Against absurd odds (and by literally walking directly beneath said Cloverfield monster), our intrepid, upwardly-mobile, impeccably outfitted urban adventurers actually make it to the girlfriend’s apartment building, which has collapsed against the building beside it, like a domino that just didn’t quite make it all the way over. So they climb to the top of the intact building, then jump onto the roof of the collapsed building, then climb down into the collapsed building, then find Beth’s apartment, then find Beth, then pull a piece of rebar out of Beth’s chest (who does not immediately bleed to death), then kill a Cloverfield Junior in the hallway, and then go back out the way they came in. None of which is the strange part. No, the strange part is that it never enters any of their heads to search around a little bit in the collapsed 40 story building to, oh, I don’t know, determine if there are any more survivors in the vicinity who might need rescuing or perhaps would appreciate having a piece of rebar pulled from their chests. Nope, these youngsters went into the building for Beth, they found her, and they left. Heckuva job, guys.
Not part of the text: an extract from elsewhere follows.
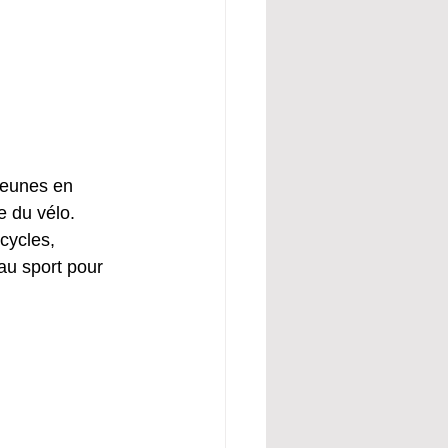
jeunes en 
e du vélo. 
cycles, 
 au sport pour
Then, after they survive the helicopter crash (what? You got a problem with them just walking away from a helicopter crash?), Hud drags Rob and Beth from the wreckage (continuing to film the entire time, by the way), but once they’re free not one of them goes back for or indeed ever mentions the pilot or the other soldier who were in the helicopter with them. The three of them just go on their merry way. All I’ve got to say is that they’d better not have one of those yellow ribbons on their car, because that’s not what the Kamper would call supporting the troops.
And just when you think their self-regard could not possibly deepen, in the film’s final moments the characters display a level of egocentricity that is astounding in its purity. Crouched under a bridge, waiting for their ultimate fate, Rob grabs the camera and speaks directly into it, giving his final testimony, his great Oh, the Humanity moment. And what he says is, “My name is Robert Hawkins. Seven hours ago, some ‘thing’ attacked the city. Whatever it was, it killed my brother, Jason Hawkins, it killed my best friend, Hudson Platt, and it killed my other friend, Marlena. Plus many others.” Plus many others?! Plus many others?! Cloverfield just flattened half of Manhattan! It was 9/11 times 100, and that’s what you’ve got to say? Dude, that is so uncool.
Look, what Cloverfield did was wrong, there’s no doubt about that, but all I’m saying is that I understand.

Photo: Several hours ago, this horrible thing came out of the sea and killed many, many innocent people — plus six who clearly deserved it.